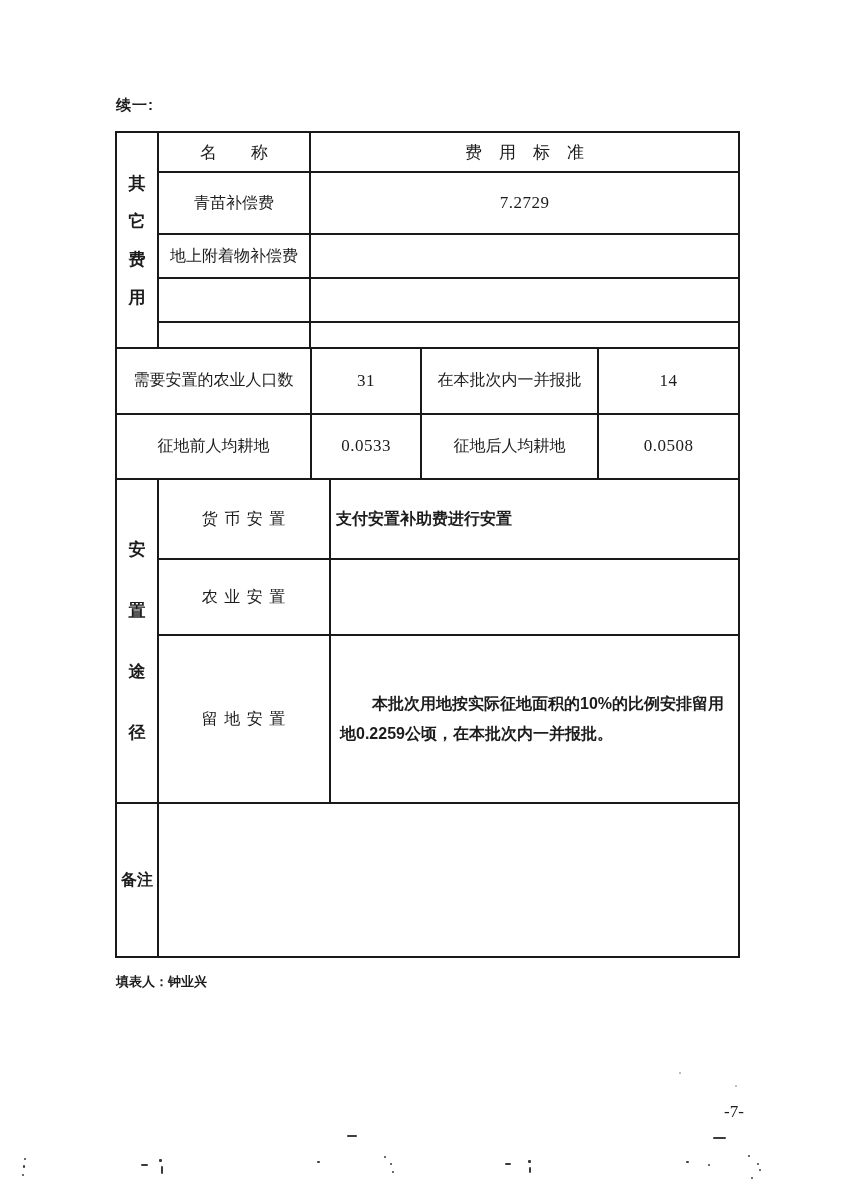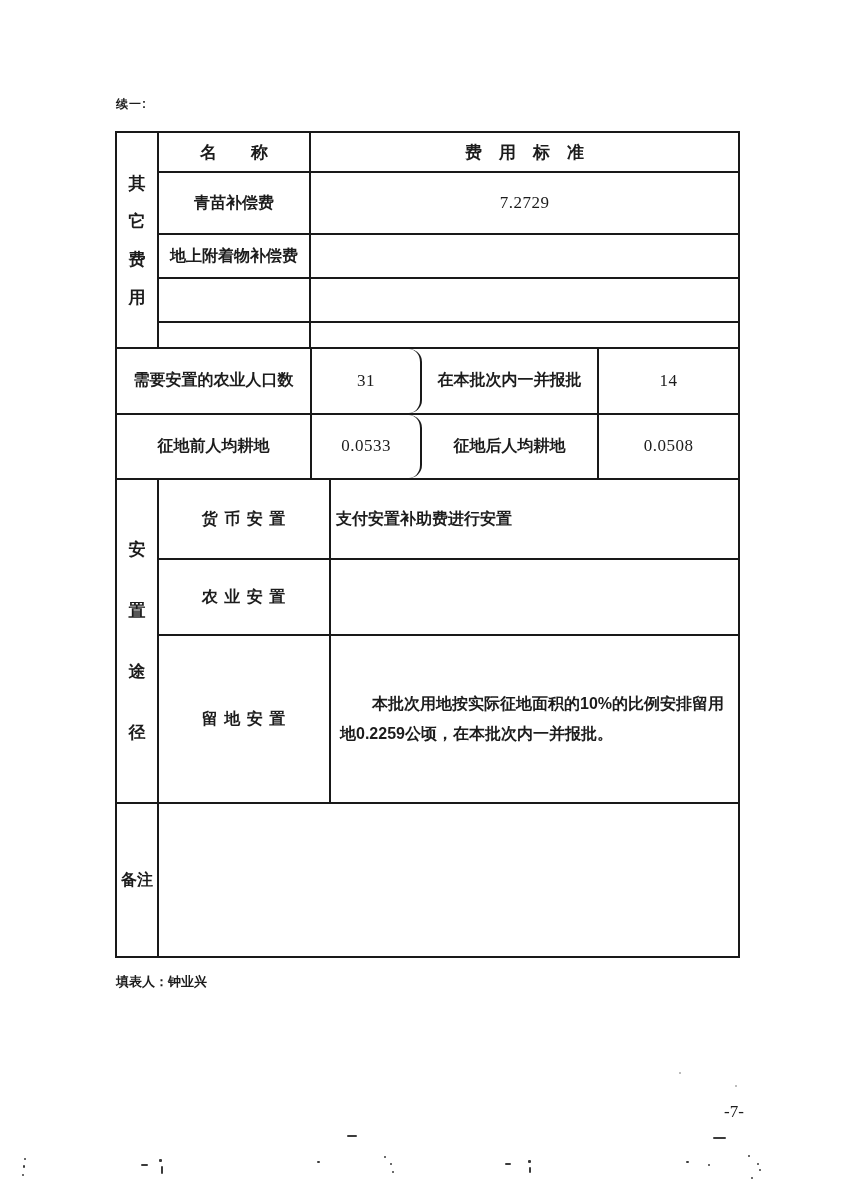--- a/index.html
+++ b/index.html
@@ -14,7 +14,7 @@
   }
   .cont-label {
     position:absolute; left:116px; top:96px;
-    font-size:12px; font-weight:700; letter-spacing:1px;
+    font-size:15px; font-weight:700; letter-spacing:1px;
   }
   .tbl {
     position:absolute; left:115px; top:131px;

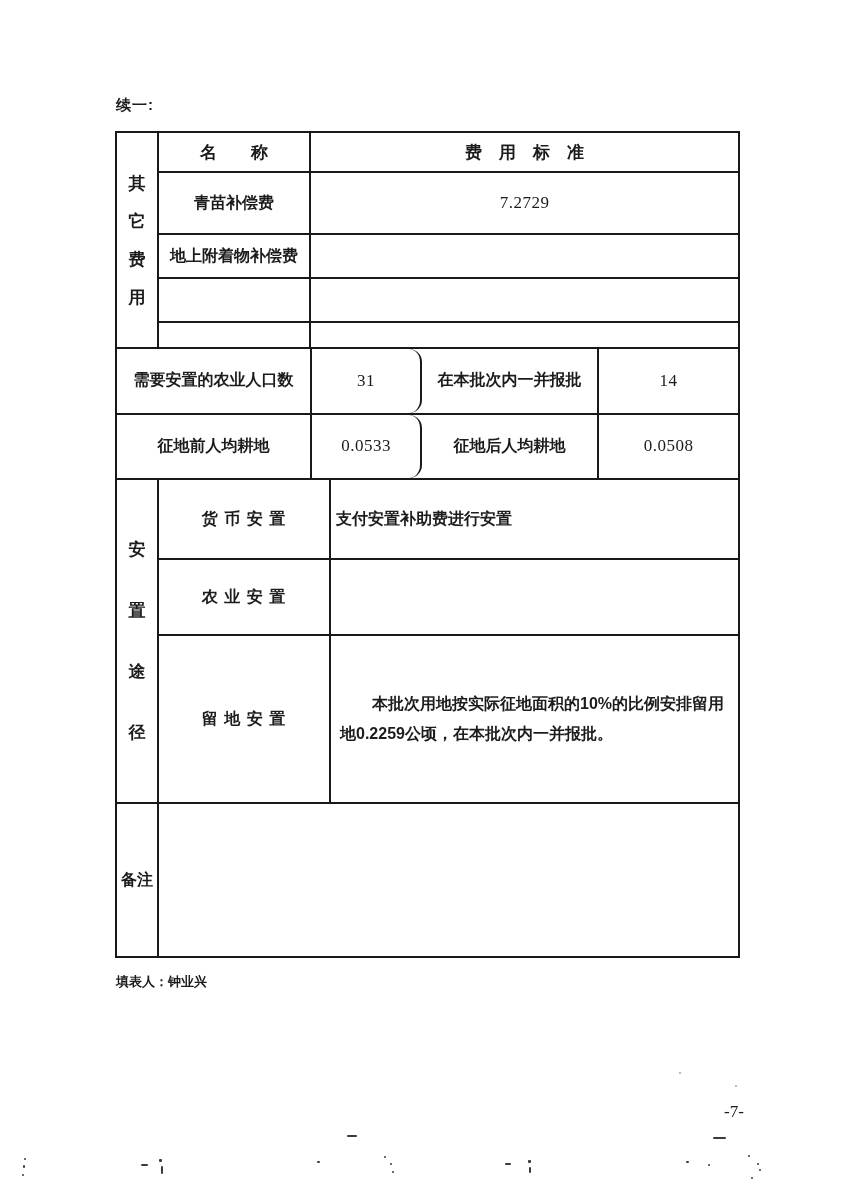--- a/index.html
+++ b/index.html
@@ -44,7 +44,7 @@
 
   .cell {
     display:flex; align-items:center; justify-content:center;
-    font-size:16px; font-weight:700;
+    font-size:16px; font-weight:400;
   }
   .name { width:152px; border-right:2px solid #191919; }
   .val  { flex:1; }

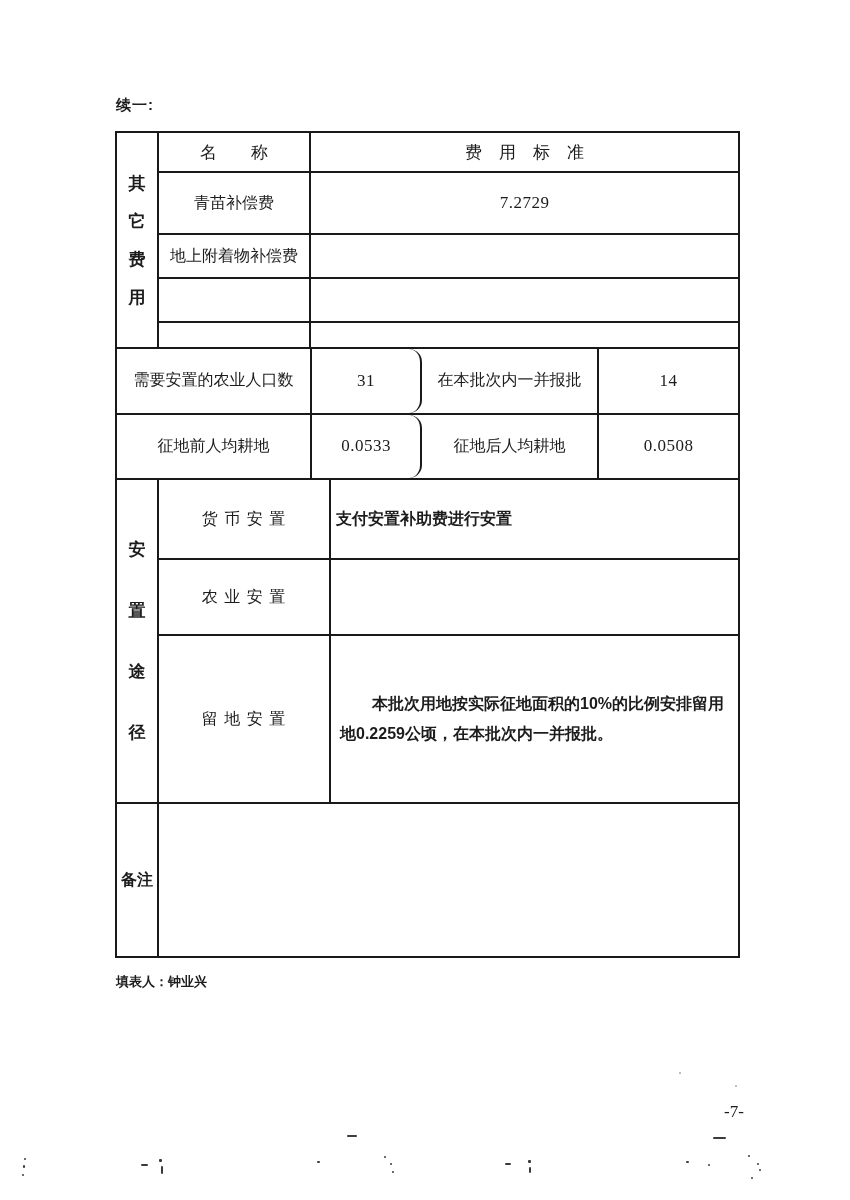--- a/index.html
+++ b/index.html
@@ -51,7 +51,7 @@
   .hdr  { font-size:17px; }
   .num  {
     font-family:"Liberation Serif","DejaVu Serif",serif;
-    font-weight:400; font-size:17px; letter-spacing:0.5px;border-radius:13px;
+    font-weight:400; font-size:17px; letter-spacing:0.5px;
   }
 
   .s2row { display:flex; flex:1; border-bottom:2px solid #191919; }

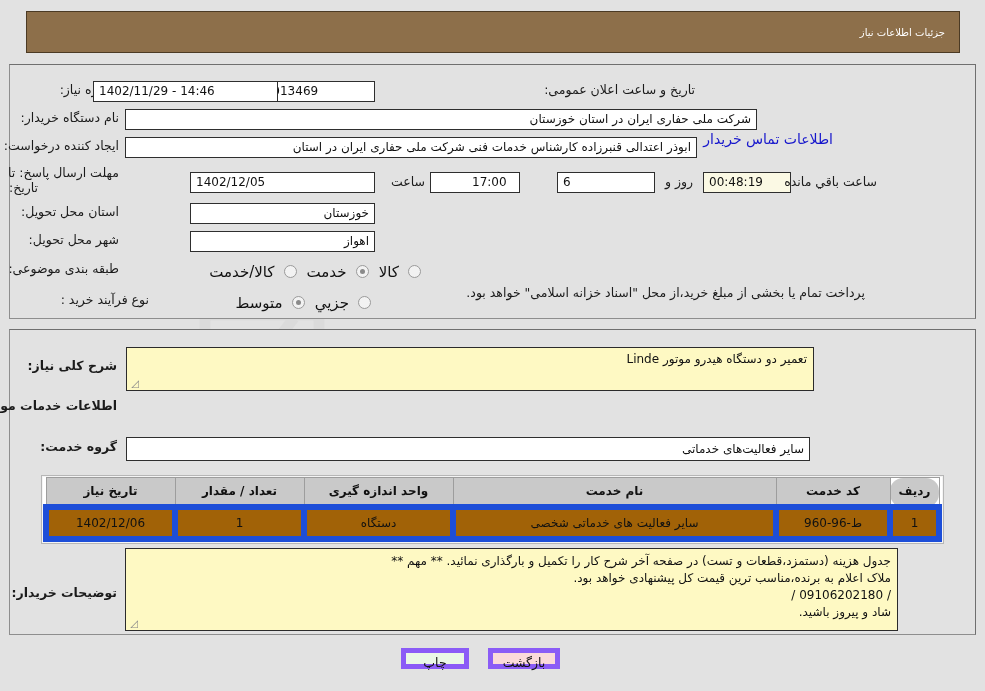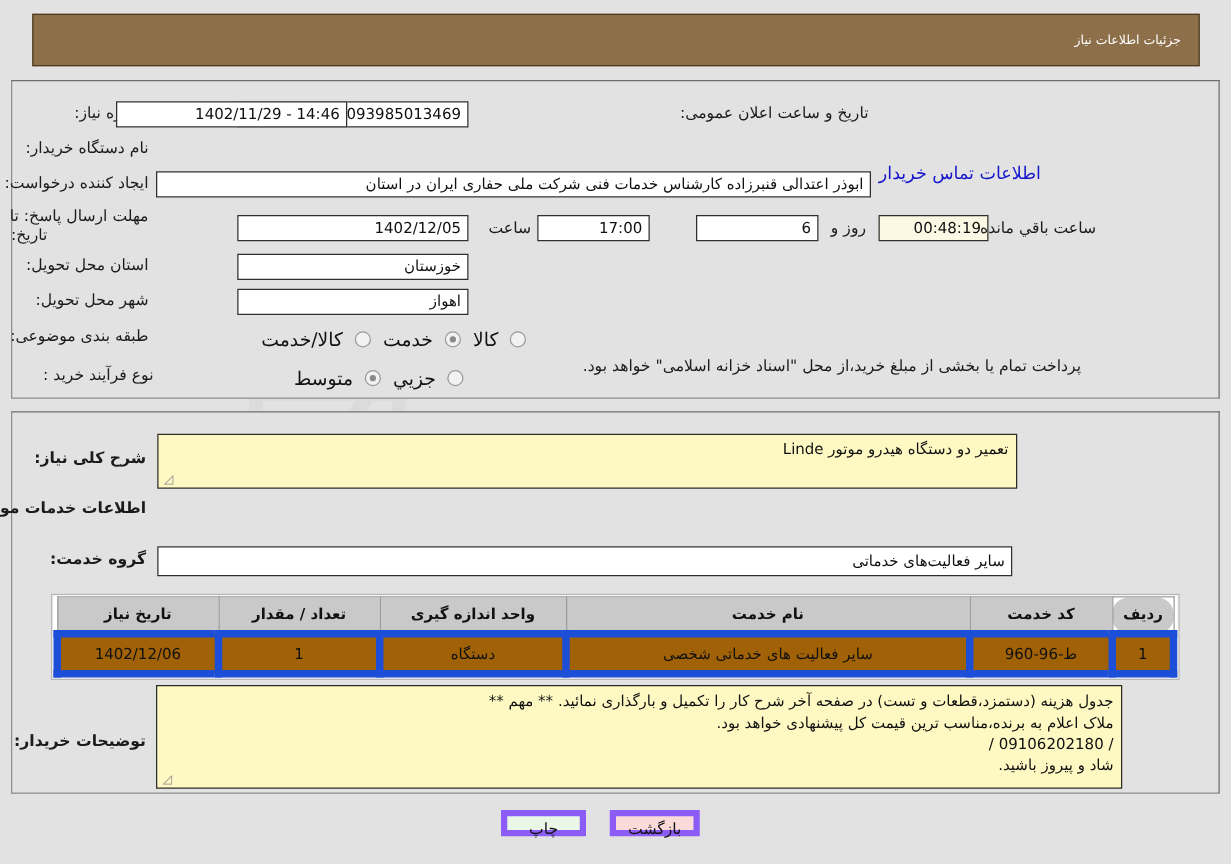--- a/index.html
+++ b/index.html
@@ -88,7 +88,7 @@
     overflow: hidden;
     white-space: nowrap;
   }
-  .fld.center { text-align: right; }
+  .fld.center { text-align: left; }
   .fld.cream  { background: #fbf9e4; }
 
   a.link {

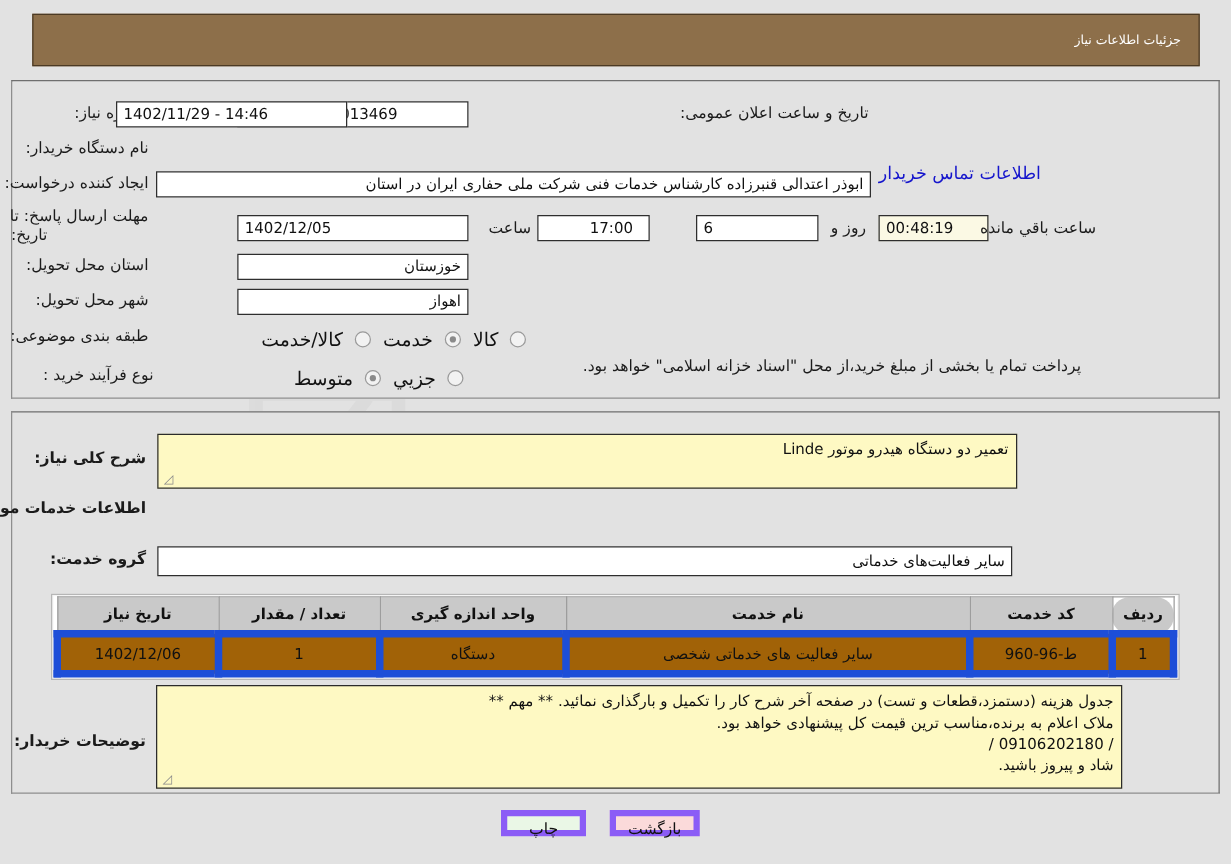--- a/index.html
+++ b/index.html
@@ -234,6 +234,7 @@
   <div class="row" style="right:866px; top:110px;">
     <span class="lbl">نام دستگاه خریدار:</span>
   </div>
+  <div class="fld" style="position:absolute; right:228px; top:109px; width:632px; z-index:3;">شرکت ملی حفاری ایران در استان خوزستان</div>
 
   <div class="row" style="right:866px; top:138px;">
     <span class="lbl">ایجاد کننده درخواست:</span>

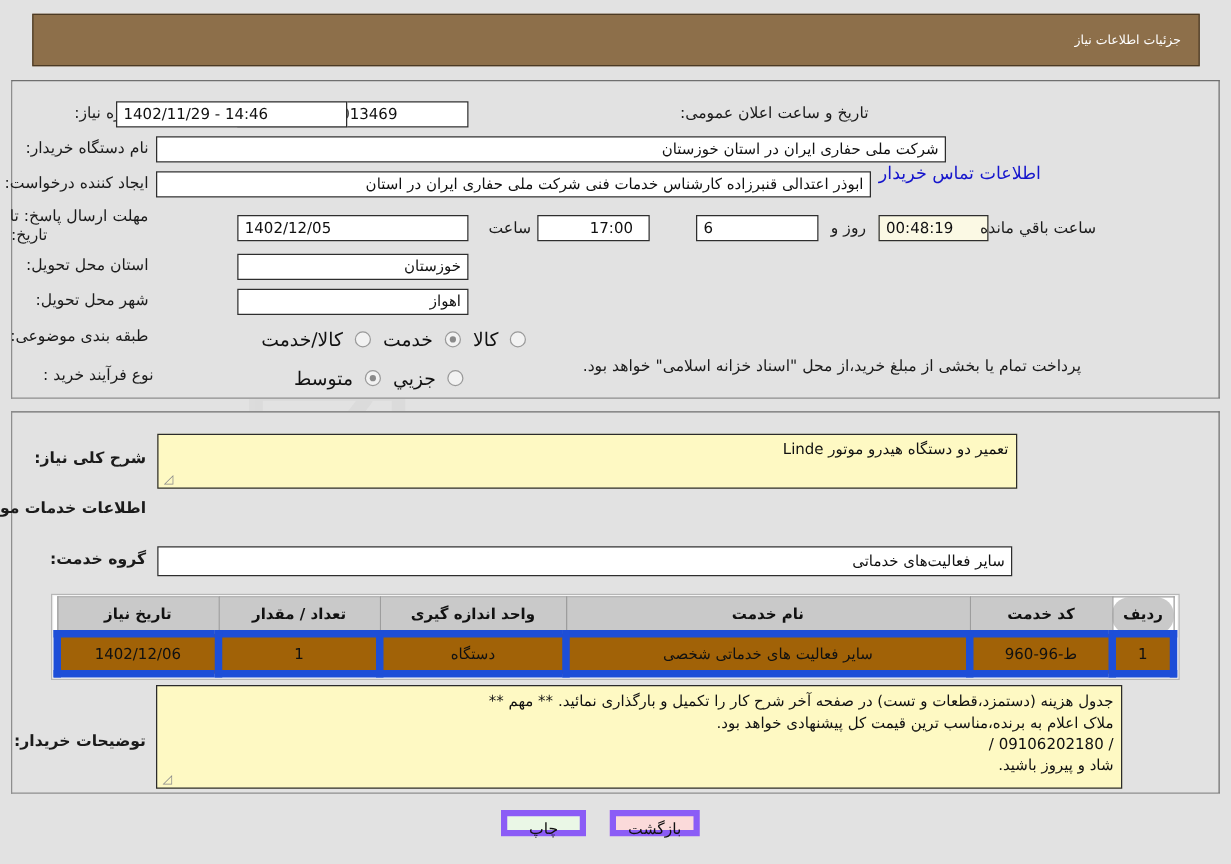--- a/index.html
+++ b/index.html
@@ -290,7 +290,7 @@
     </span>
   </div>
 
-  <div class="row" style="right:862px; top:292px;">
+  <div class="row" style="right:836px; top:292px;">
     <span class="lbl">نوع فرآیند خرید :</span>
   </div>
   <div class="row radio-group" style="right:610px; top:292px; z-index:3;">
....
Your objective »
Across all of the records above, how many lines include the string "absolute"? Answer with one number only.

Result »
3